◆ **PROVIDED DATA**:
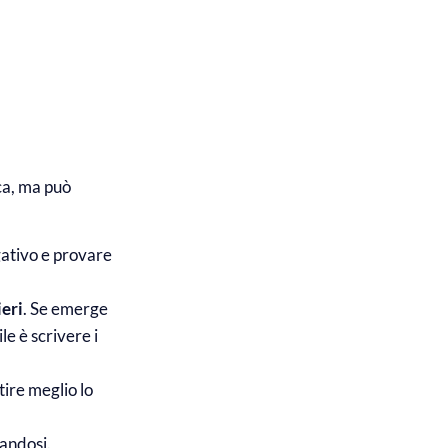
ca, ma può
gativo e provare
ieri
. Se emerge
le è scrivere i
tire meglio lo
andosi.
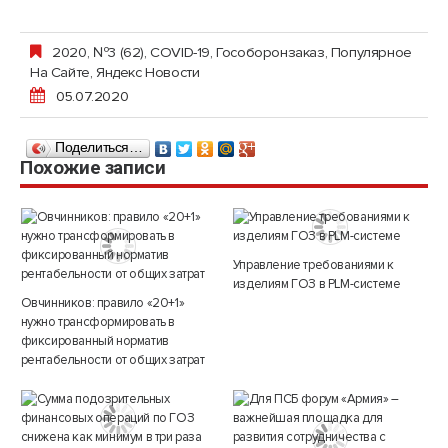
2020, №3 (62)
,
COVID-19
,
Гособоронзаказ
,
Популярное
На Сайте
,
Яндекс Новости
05.07.2020
Поделиться…
Похожие записи
Управление требованиями к
изделиям ГОЗ в PLM-системе
Овчинников: правило «20+1»
нужно трансформировать в
фиксированный норматив
рентабельности от общих затрат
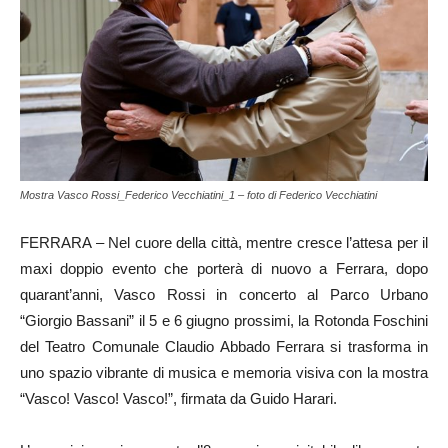
Mostra Vasco Rossi_Federico Vecchiatini_1 – foto di Federico Vecchiatini
FERRARA – Nel cuore della città, mentre cresce l’attesa per il
maxi doppio evento che porterà di nuovo a Ferrara, dopo
quarant’anni, Vasco Rossi in concerto al Parco Urbano
“Giorgio Bassani” il 5 e 6 giugno prossimi, la Rotonda Foschini
del Teatro Comunale Claudio Abbado Ferrara si trasforma in
uno spazio vibrante di musica e memoria visiva con la mostra
“Vasco! Vasco! Vasco!”, firmata da Guido Harari.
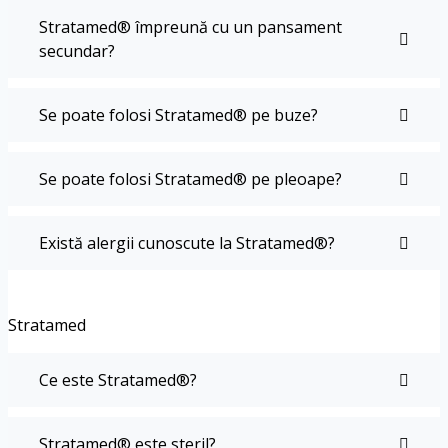
Stratamed® împreună cu un pansament
secundar?
Se poate folosi Stratamed® pe buze?
Se poate folosi Stratamed® pe pleoape?
Există alergii cunoscute la Stratamed®?
Stratamed
Ce este Stratamed®?
Stratamed® este steril?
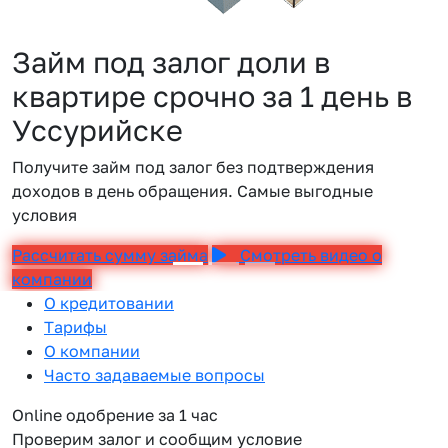
Займ под залог доли в
квартире срочно за 1 день в
Уссурийске
Получите займ под залог без подтверждения
доходов в день обращения. Самые выгодные
условия
Рассчитать сумму займа
Смотреть видео о
компании
О кредитовании
Тарифы
О компании
Часто задаваемые вопросы
Online одобрение за 1 час
Проверим залог и сообщим условие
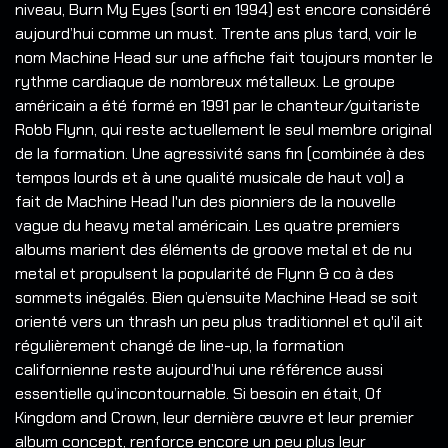
niveau, Burn My Eyes (sorti en 1994) est encore considéré
aujourd’hui comme un must. Trente ans plus tard, voir le
nom Machine Head sur une affiche fait toujours monter le
rythme cardiaque de nombreux métalleux. Le groupe
américain a été formé en 1991 par le chanteur/guitariste
Robb Flynn, qui reste actuellement le seul membre original
de la formation. Une agressivité sans fin (combinée à des
tempos lourds et à une qualité musicale de haut vol) a
fait de Machine Head l'un des pionniers de la nouvelle
vague du heavy metal américain. Les quatre premiers
albums marient des éléments de groove metal et de nu
metal et propulsent la popularité de Flynn & co à des
sommets inégalés. Bien qu’ensuite Machine Head se soit
orienté vers un thrash un peu plus traditionnel et qu'il ait
régulièrement changé de line-up, la formation
californienne reste aujourd’hui une référence aussi
essentielle qu’incontournable. Si besoin en était, Of
Kingdom and Crown, leur dernière œuvre et leur premier
album concept, renforce encore un peu plus leur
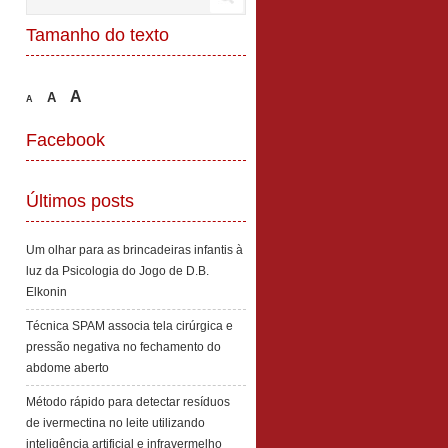
Tamanho do texto
A
A
A
Facebook
Últimos posts
Um olhar para as brincadeiras infantis à
luz da Psicologia do Jogo de D.B.
Elkonin
Técnica SPAM associa tela cirúrgica e
pressão negativa no fechamento do
abdome aberto
Método rápido para detectar resíduos
de ivermectina no leite utilizando
inteligência artificial e infravermelho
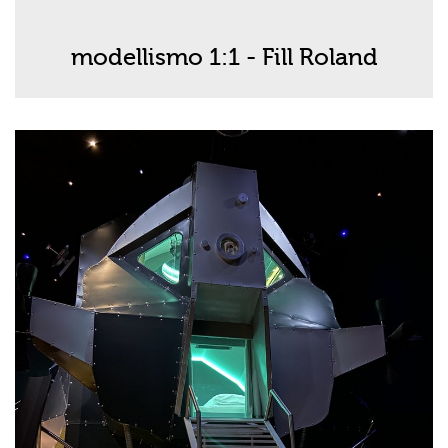
modellismo 1:1 - Fill Roland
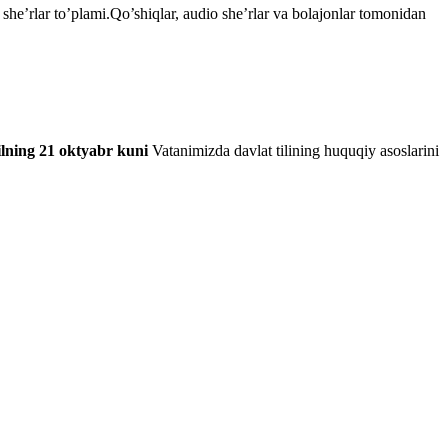
he’rlar to’plami.Qo’shiqlar, audio she’rlar va bolajonlar tomonidan
ilning 21 oktyabr kuni
Vatanimizda davlat tilining huquqiy asoslarini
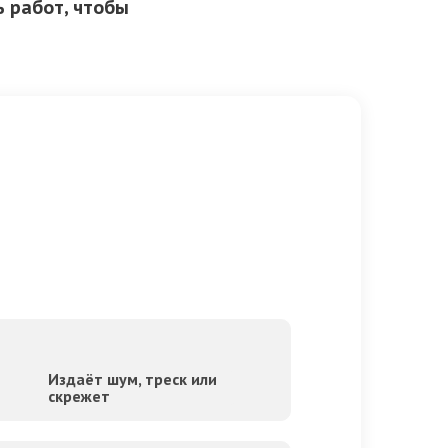
 работ, чтобы
Издаёт шум, треск или
скрежет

◆ **TASK REQUIREMENTS**: Please repeat exactly the lines from the one containing "de ivermectina no leite utilizando" through the last line of the records, both included, and leave out the pictures.

◆ **RESULT**:
de ivermectina no leite utilizando
inteligência artificial e infravermelho
modellismo 1:1 - Fill Roland
he’rlar to’plami.Qo’shiqlar, audio she’rlar va bolajonlar tomonidan
ilning 21 oktyabr kuni
Vatanimizda davlat tilining huquqiy asoslarini
 работ, чтобы
Издаёт шум, треск или
скрежет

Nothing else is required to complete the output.